- Directed by: Andrei Ujică
- Written by: Andrei Ujică
- Produced by: Elke Peters
- Starring: Sergei Krikalev; Anatoly Artsebarsky; Alexander Volkov;
- Cinematography: Vadim Yusov
- Edited by: Ralf Henninger; Heidi Leihbecher;
- Distributed by: Real Fiction Filmverleih (Köln)
- Release date: 1995;
- Running time: 96 minutes
- Country: Germany

= Out of the Present =

1995 film by Andrei Ujică

Out of the Present is a 1995 documentary film by Andrei Ujică that deals with the prolonged stay of the Russian cosmonaut Sergei Krikalev at space station Mir. This was the first time a 35 mm film camera was used in space.

== Synopsis ==
The film begins with the May 1992 docking of Soyuz TM-12 at the station.
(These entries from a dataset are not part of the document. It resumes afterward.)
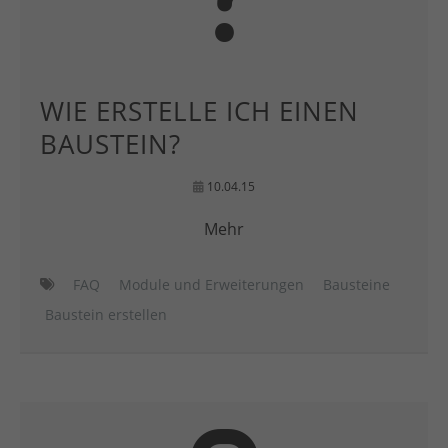
WIE ERSTELLE ICH EINEN
BAUSTEIN?
10.04.15
Mehr
FAQ
Module und Erweiterungen
Bausteine
Baustein erstellen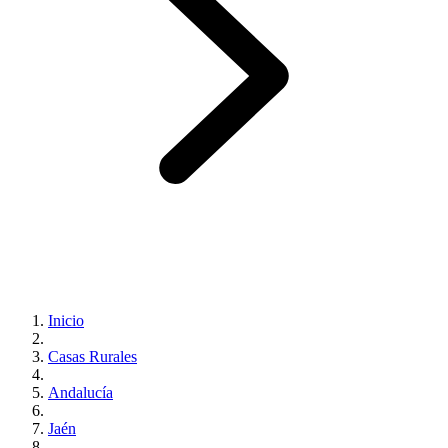
Inicio
Casas Rurales
Andalucía
Jaén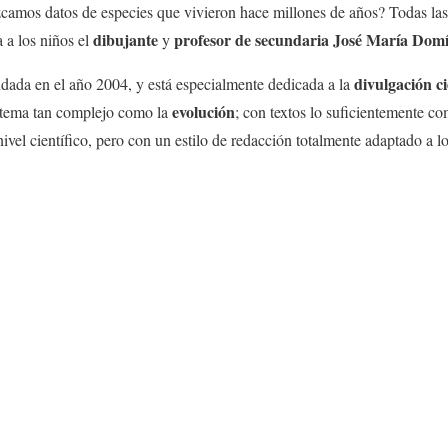
amos datos de especies que vivieron hace millones de años? Todas las 
dibujante
profesor de secundaria
José María Dom
 a los niños el
y
divulgación ci
dada en el año 2004, y está especialmente dedicada a la
evolución
tema tan complejo como la
; con textos lo suficientemente c
ivel científico, pero con un estilo de redacción totalmente adaptado a l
For 92 minutes (the time for one Earth-orbit of the station) the routine of a long-term space station crew is shown, frequently interrupted by panoramic Earth views in addition to observing the day-to-day activities of eating, exercising and conducting experiments in weightlessness. Krikalev was a bystander to the collapse of the Soviet Union during his 10-month stay.

The arrival of Soyuz TM-13 is a highlight, while the station was crowded with five cosmonauts for a week. Due to the then-current political situation in Kazakhstan, a Kazakh cosmonaut, Toktar Aubakirov, had been selected for this mission. Without long-term training he was unable to relieve Krikalev, who therefore had to stay another six months at the station. Finally, Krikalev is shown back on Earth, resting on a couch after more than 300 days in zero gravity.

== Production ==
The filming was handled mainly by the long-term crews of the Mir. It is said that simply transporting the film camera used up roughly half of the film's budget.